#### Your assignment:
The required output is the lines below from the line containing "By downloading the" to the line containing "1. Upload those files onto your concrete5", inclusive, retyped exactly. No other lines belong in it.

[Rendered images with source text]
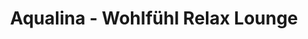---
title: "Aqualina - Wohlfühl Relax Lounge"
url: /amstetten/aqualina-wohlfuehl-relax-lounge/
shop: Kosmetik
---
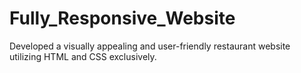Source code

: # Fully_Responsive_Website
Developed a visually appealing and user-friendly restaurant website utilizing HTML and CSS exclusively.
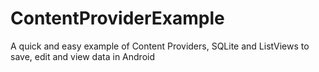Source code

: # ContentProviderExample
A quick and easy example of Content Providers, SQLite and ListViews to save, edit and view data in Android
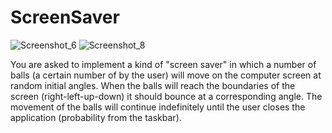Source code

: # ScreenSaver

![Screenshot_6](https://user-images.githubusercontent.com/98179885/222773034-78194a49-a4b5-4d11-89e6-5b5d70408d3c.jpg)
![Screenshot_8](https://user-images.githubusercontent.com/98179885/222773045-961f2ac9-ad29-414d-a09f-02b7c8e23fe9.jpg)


You are asked to implement a kind of "screen saver" in which a number of balls (a certain number of
by the user) will move on the computer screen at random initial angles. When the balls will
reach the boundaries of the screen (right-left-up-down) it should bounce at a corresponding angle.
The movement of the balls will continue indefinitely until the user closes the application (probability
from the taskbar).

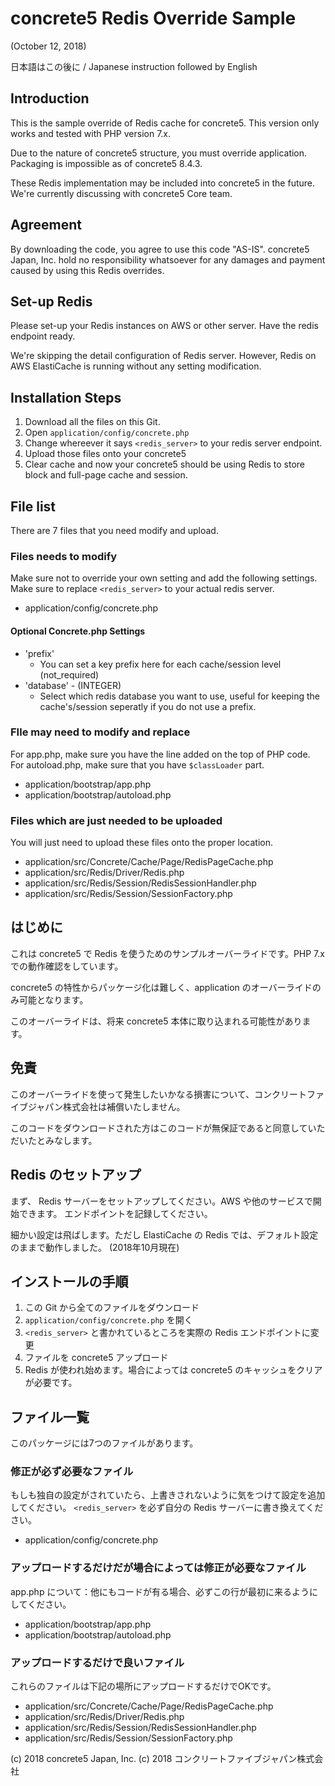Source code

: # concrete5 Redis Override Sample

(October 12, 2018)

日本語はこの後に / Japanese instruction followed by English

## Introduction

This is the sample override of Redis cache for concrete5. This version only works and tested with PHP version 7.x.

Due to the nature of concrete5 structure, you must override application. Packaging is impossible as of concrete5 8.4.3.

These Redis implementation may be included into concrete5 in the future. We're currently discussing with concrete5 Core team.

## Agreement

By downloading the code, you agree to use this code "AS-IS". concrete5 Japan, Inc. hold no responsibility whatsoever for any damages and payment caused by using this Redis overrides.

## Set-up Redis

Please set-up your Redis instances on AWS or other server.
Have the redis endpoint ready.

We're skipping the detail configuration of Redis server. However, Redis on AWS ElastiCache is running without any setting modification.

## Installation Steps

1. Download all the files on this Git.
1. Open `application/config/concrete.php` 
1. Change whereever it says `<redis_server>` to
 your redis server endpoint.
1. Upload those files onto your concrete5
1. Clear cache and now your concrete5 should be using Redis to store block and full-page cache and session.


## File list

There are 7 files that you need modify and upload.

### Files needs to modify

Make sure not to override your own setting and add the following settings. Make sure to replace `<redis_server>` to your actual redis server.

- application/config/concrete.php

#### Optional Concrete.php Settings

- 'prefix'
    - You can set a key prefix here for each cache/session level (not_required)
- 'database' - (INTEGER)
    - Select which redis database you want to use, useful for keeping the cache's/session seperatly if you do not use a prefix.

### FIle may need to modify and replace

For app.php, make sure you have the line added on the top of PHP code.
For autoload.php, make sure that you have `$classLoader` part.

- application/bootstrap/app.php
- application/bootstrap/autoload.php

### Files which are just needed to be uploaded

You will just need to upload these files onto the proper location.

- application/src/Concrete/Cache/Page/RedisPageCache.php
- application/src/Redis/Driver/Redis.php
- application/src/Redis/Session/RedisSessionHandler.php
- application/src/Redis/Session/SessionFactory.php

## はじめに

これは concrete5 で Redis を使うためのサンプルオーバーライドです。PHP 7.x での動作確認をしています。

concrete5 の特性からパッケージ化は難しく、application のオーバーライドのみ可能となります。

このオーバーライドは、将来 concrete5 本体に取り込まれる可能性があります。

## 免責

このオーバーライドを使って発生したいかなる損害について、コンクリートファイブジャパン株式会社は補償いたしません。

このコードをダウンロードされた方はこのコードが無保証であると同意していただいたとみなします。

## Redis のセットアップ

まず、 Redis サーバーをセットアップしてください。AWS や他のサービスで開始できます。
エンドポイントを記録してください。

細かい設定は飛ばします。ただし ElastiCache の Redis では、デフォルト設定のままで動作しました。 (2018年10月現在)

## インストールの手順

1. この Git から全てのファイルをダウンロード
1. `application/config/concrete.php` を開く
1. `<redis_server>` と書かれているところを実際の Redis エンドポイントに変更
1. ファイルを concrete5 アップロード
1. Redis が使われ始めます。場合によっては concrete5 のキャッシュをクリアが必要です。


## ファイル一覧

このパッケージには7つのファイルがあります。

### 修正が必ず必要なファイル

もしも独自の設定がされていたら、上書きされないように気をつけて設定を追加してください。 `<redis_server>` を必ず自分の Redis サーバーに書き換えてください。

- application/config/concrete.php

### アップロードするだけだが場合によっては修正が必要なファイル

app.php について：他にもコードが有る場合、必ずこの行が最初に来るようにしてください。

- application/bootstrap/app.php
- application/bootstrap/autoload.php

### アップロードするだけで良いファイル

これらのファイルは下記の場所にアップロードするだけでOKです。

- application/src/Concrete/Cache/Page/RedisPageCache.php
- application/src/Redis/Driver/Redis.php
- application/src/Redis/Session/RedisSessionHandler.php
- application/src/Redis/Session/SessionFactory.php


(c) 2018 concrete5 Japan, Inc.
(c) 2018 コンクリートファイブジャパン株式会社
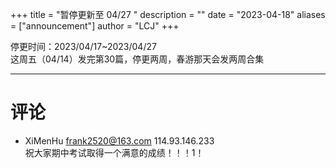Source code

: +++
title = "暂停更新至 04/27 "
description = ""
date = "2023-04-18"
aliases = ["announcement"]
author = "LCJ"
+++

停更时间：2023/04/17~2023/04/27  
这周五（04/14）发完第30篇，停更两周，春游那天会发两周合集

---

# 评论

- XiMenHu frank2520@163.com 114.93.146.233  
  祝大家期中考试取得一个满意的成绩！！！1！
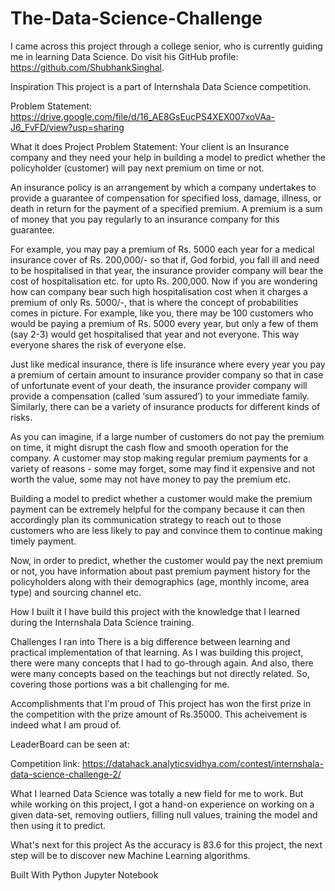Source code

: # The-Data-Science-Challenge
I came across this project through a college senior, who is currently guiding me in learning Data Science. Do visit his GitHub profile: https://github.com/ShubhankSinghal.

Inspiration
This project is a part of Internshala Data Science competition.

Problem Statement: https://drive.google.com/file/d/16_AE8GsEucPS4XEX007xoVAa-J6_FvFD/view?usp=sharing

What it does
Project Problem Statement:
Your client is an Insurance company and they need your help in building a model to predict whether the policyholder (customer) will pay next premium on time or not.

An insurance policy is an arrangement by which a company undertakes to provide a guarantee of compensation for specified loss, damage, illness, or death in return for the payment of a specified premium. A premium is a sum of money that you pay regularly to an insurance company for this guarantee.

For example, you may pay a premium of Rs. 5000 each year for a medical insurance cover of Rs. 200,000/- so that if, God forbid, you fall ill and need to be hospitalised in that year, the insurance provider company will bear the cost of hospitalisation etc. for upto Rs. 200,000. Now if you are wondering how can company bear such high hospitalisation cost when it charges a premium of only Rs. 5000/-, that is where the concept of probabilities comes in picture. For example, like you, there may be 100 customers who would be paying a premium of Rs. 5000 every year, but only a few of them (say 2-3) would get hospitalised that year and not everyone. This way everyone shares the risk of everyone else.

Just like medical insurance, there is life insurance where every year you pay a premium of certain amount to insurance provider company so that in case of unfortunate event of your death, the insurance provider company will provide a compensation (called ‘sum assured’) to your immediate family. Similarly, there can be a variety of insurance products for different kinds of risks.

As you can imagine, if a large number of customers do not pay the premium on time, it might disrupt the cash flow and smooth operation for the company. A customer may stop making regular premium payments for a variety of reasons - some may forget, some may find it expensive and not worth the value, some may not have money to pay the premium etc.

Building a model to predict whether a customer would make the premium payment can be extremely helpful for the company because it can then accordingly plan its communication strategy to reach out to those customers who are less likely to pay and convince them to continue making timely payment.

Now, in order to predict, whether the customer would pay the next premium or not, you have information about past premium payment history for the policyholders along with their demographics (age, monthly income, area type) and sourcing channel etc.

How I built it
I have build this project with the knowledge that I learned during the Internshala Data Science training.

Challenges I ran into
There is a big difference between learning and practical implementation of that learning. As I was building this project, there were many concepts that I had to go-through again. And also, there were many concepts based on the teachings but not directly related. So, covering those portions was a bit challenging for me.

Accomplishments that I'm proud of
This project has won the first prize in the competition with the prize amount of Rs.35000. This acheivement is indeed what I am proud of.

LeaderBoard can be seen at:

Competition link: https://datahack.analyticsvidhya.com/contest/internshala-data-science-challenge-2/

What I learned
Data Science was totally a new field for me to work. But while working on this project, I got a hand-on experience on working on a given data-set, removing outliers, filling null values, training the model and then using it to predict.

What's next for this project
As the accuracy is 83.6 for this project, the next step will be to discover new Machine Learning algorithms.

Built With
Python
Jupyter Notebook
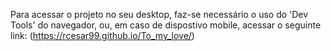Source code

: Para acessar o projeto no seu desktop, faz-se necessário o uso do 'Dev Tools' do navegador, ou, em caso de dispostivo mobile, acessar o seguinte link:
(https://rcesar99.github.io/To_my_love/)
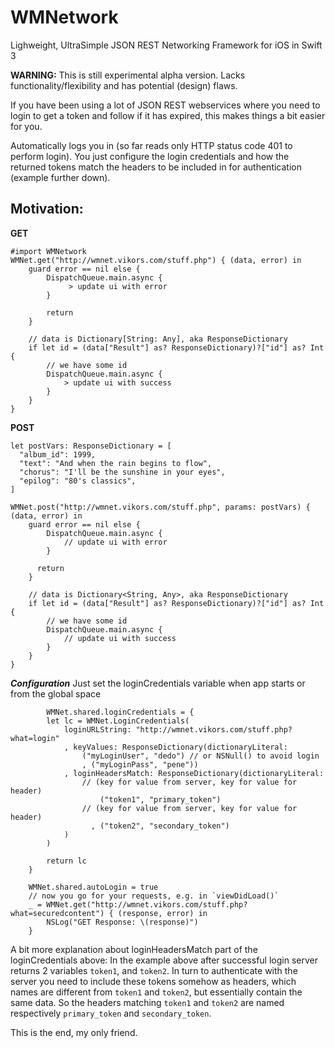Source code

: # WMNetwork
Lighweight, UltraSimple JSON REST Networking Framework for iOS in Swift 3

**WARNING:** This is still experimental alpha version. Lacks functionality/flexibility and has potential (design) flaws.

If you have been using a lot of JSON REST webservices where you need to login to get a token and follow if it has expired, this makes things a bit easier for you.

Automatically logs you in (so far reads only HTTP status code 401 to perform login).
You just configure the login credentials and how the returned tokens match the headers to be included in for authentication (example further down).

## Motivation:

**GET**

	#import WMNetwork
	WMNet.get("http://wmnet.vikors.com/stuff.php") { (data, error) in
        guard error == nil else {
            DispatchQueue.main.async {
                 > update ui with error
            }

            return
        }

        // data is Dictionary[String: Any], aka ResponseDictionary
        if let id = (data["Result"] as? ResponseDictionary)?["id"] as? Int {
            // we have some id
            DispatchQueue.main.async {
                > update ui with success
            }
        }
  	}


**POST**

  	let postVars: ResponseDictionary = [
      "album_id": 1999,
      "text": "And when the rain begins to flow",
      "chorus": "I'll be the sunshine in your eyes",
      "epilog": "80's classics",
  	]
    
  	WMNet.post("http://wmnet.vikors.com/stuff.php", params: postVars) { (data, error) in
        guard error == nil else {
            DispatchQueue.main.async {
                // update ui with error
            }

          return
        }

        // data is Dictionary<String, Any>, aka ResponseDictionary
        if let id = (data["Result"] as? ResponseDictionary)?["id"] as? Int {
            // we have some id
            DispatchQueue.main.async {
                // update ui with success
            }
        }
  	}
    

***Configuration***
Just set the loginCredentials variable when app starts or from the global space

			WMNet.shared.loginCredentials = {
			let lc = WMNet.LoginCredentials(
				loginURLString: "http://wmnet.vikors.com/stuff.php?what=login"
				, keyValues: ResponseDictionary(dictionaryLiteral:
					("myLoginUser", "dedo")	// or NSNull() to avoid login
					, ("myLoginPass", "pene"))
				, loginHeadersMatch: ResponseDictionary(dictionaryLiteral:
					// (key for value from server, key for value for header)
						("token1", "primary_token")
					// (key for value from server, key for value for header)
					  , ("token2", "secondary_token")
				)
			)

			return lc
		}

		WMNet.shared.autoLogin = true
		// now you go for your requests, e.g. in `viewDidLoad()`
		_ = WMNet.get("http://wmnet.vikors.com/stuff.php?what=securedcontent") { (response, error) in
			NSLog("GET Response: \(response)")
		}

A bit more explanation about loginHeadersMatch part of the loginCredentials above:
In the example above after successful login server returns 2 variables `token1`, and `token2`.
In turn to authenticate with the server you need to include these tokens somehow as headers, which names are different from `token1` and `token2`, but essentially contain the same data.
So the headers matching `token1` and `token2` are named respectively `primary_token` and `secondary_token`.

This is the end, my only friend.
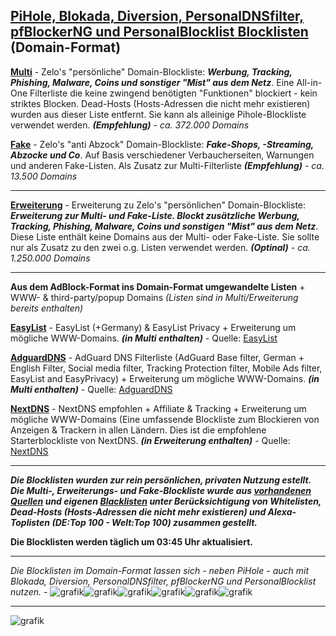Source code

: ## [PiHole, Blokada, Diversion, PersonalDNSfilter, pfBlockerNG und PersonalBlocklist Blocklisten](https://github.com/Zelo72/rpi/tree/master/pihole/blocklists) (Domain-Format)

[**Multi**](https://raw.githubusercontent.com/Zelo72/rpi/master/pihole/blocklists/multi.txt) - Zelo's "persönliche" Domain-Blockliste: ***Werbung, Tracking, Phishing, Malware, Coins und sonstiger "Mist" aus dem Netz***. Eine All-in-One Filterliste die keine zwingend benötigten "Funktionen" blockiert - kein striktes Blocken. Dead-Hosts (Hosts-Adressen die nicht mehr existieren) wurden aus dieser Liste entfernt. Sie kann als alleinige Pihole-Blockliste verwendet werden. ***(Empfehlung)*** *- ca. 372.000 Domains*

[**Fake**](https://raw.githubusercontent.com/Zelo72/rpi/master/pihole/blocklists/fake.txt) - Zelo's "anti Abzock" Domain-Blockliste: ***Fake-Shops, -Streaming, Abzocke und Co***. Auf Basis verschiedener Verbaucherseiten, Warnungen und anderen Fake-Listen. Als Zusatz zur Multi-Filterliste ***(Empfehlung)*** *- ca. 13.500 Domains*

---

[**Erweiterung**](https://raw.githubusercontent.com/Zelo72/rpi/master/pihole/blocklists/ext.txt) - Erweiterung zu Zelo's "persönlichen" Domain-Blockliste: ***Erweiterung zur Multi- und Fake-Liste. Blockt zusätzliche Werbung, Tracking, Phishing, Malware, Coins und sonstigen "Mist" aus dem Netz***. Diese Liste enthält keine Domains aus der Multi- oder Fake-Liste. Sie sollte nur als Zusatz zu den zwei o.g. Listen verwendet werden. ***(Optinal)*** *- ca. 1.250.000 Domains*

---

**Aus dem AdBlock-Format ins Domain-Format umgewandelte Listen** + WWW- & third-party/popup Domains *(Listen sind in Multi/Erweiterung bereits enthalten)*

[**EasyList**](https://raw.githubusercontent.com/Zelo72/rpi/master/pihole/blocklists/easylist.txt) - EasyList (+Germany) & EasyList Privacy + Erweiterung um mögliche WWW-Domains. ***(in Multi enthalten)*** - Quelle: [EasyList](https://easylist.to/)

[**AdguardDNS**](https://raw.githubusercontent.com/Zelo72/rpi/master/pihole/blocklists/adguarddns.txt) - AdGuard DNS Filterliste (AdGuard Base filter, German + English Filter, Social media filter, Tracking Protection filter, Mobile Ads filter, EasyList and EasyPrivacy) + Erweiterung um mögliche WWW-Domains. ***(in Multi enthalten)*** - Quelle: [AdguardDNS](https://github.com/AdguardTeam)

[**NextDNS**](https://raw.githubusercontent.com/Zelo72/rpi/master/pihole/blocklists/nextdns.txt) - NextDNS empfohlen + Affiliate & Tracking + Erweiterung um mögliche WWW-Domains (Eine umfassende Blockliste zum Blockieren von Anzeigen & Trackern in allen Ländern. Dies ist die empfohlene Starterblockliste von NextDNS. ***(in Erweiterung enthalten)*** - Quelle: [NextDNS](https://github.com/nextdns)

---

***Die Blocklisten wurden zur rein persönlichen, privaten Nutzung estellt. Die Multi-, Erweiterungs- und Fake-Blockliste wurde aus [vorhandenen Quellen](https://github.com/Zelo72/rpi/tree/master/pihole/blocklists/quellen) und eigenen [Blacklisten](https://github.com/Zelo72/rpi/tree/master/pihole/blocklists/quellen) unter Berücksichtigung von Whitelisten, Dead-Hosts (Hosts-Adressen die nicht mehr existieren) und Alexa-Toplisten (DE:Top 100 - Welt:Top 100) zusammen gestellt.***

**Die Blocklisten werden täglich um 03:45 Uhr aktualisiert.**

---

*Die Blocklisten im Domain-Format lassen sich - neben PiHole - auch mit Blokada, Diversion, PersonalDNSfilter, pfBlockerNG und PersonalBlocklist nutzen.* - ![grafik](https://user-images.githubusercontent.com/62211544/117189136-22048a80-adde-11eb-933d-6e4159fc47d9.png)![grafik](https://user-images.githubusercontent.com/62211544/117189274-4a8c8480-adde-11eb-9d58-b035a211dbdc.png)![grafik](https://user-images.githubusercontent.com/62211544/117189305-55dfb000-adde-11eb-978d-de741fc269a6.png)![grafik](https://user-images.githubusercontent.com/62211544/117189369-6b54da00-adde-11eb-97bd-7ef01a33b12a.png)![grafik](https://user-images.githubusercontent.com/62211544/117189399-7445ab80-adde-11eb-8ab5-d7aeb652269e.png)![grafik](https://user-images.githubusercontent.com/62211544/117189443-7f004080-adde-11eb-99f3-a73c943bf5e1.png)

---

![grafik](https://user-images.githubusercontent.com/62211544/117188555-76f3d100-addd-11eb-8eb8-1688bd9d444a.png)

#### Worked solution:
By downloading the code, you agree to use this code "AS-IS". concrete5 Japan, Inc. hold no responsibility whatsoever for any damages and payment caused by using this Redis overrides.

## Set-up Redis

Please set-up your Redis instances on AWS or other server.
Have the redis endpoint ready.

We're skipping the detail configuration of Redis server. However, Redis on AWS ElastiCache is running without any setting modification.

## Installation Steps

1. Download all the files on this Git.
1. Open `application/config/concrete.php` 
1. Change whereever it says `<redis_server>` to
 your redis server endpoint.
1. Upload those files onto your concrete5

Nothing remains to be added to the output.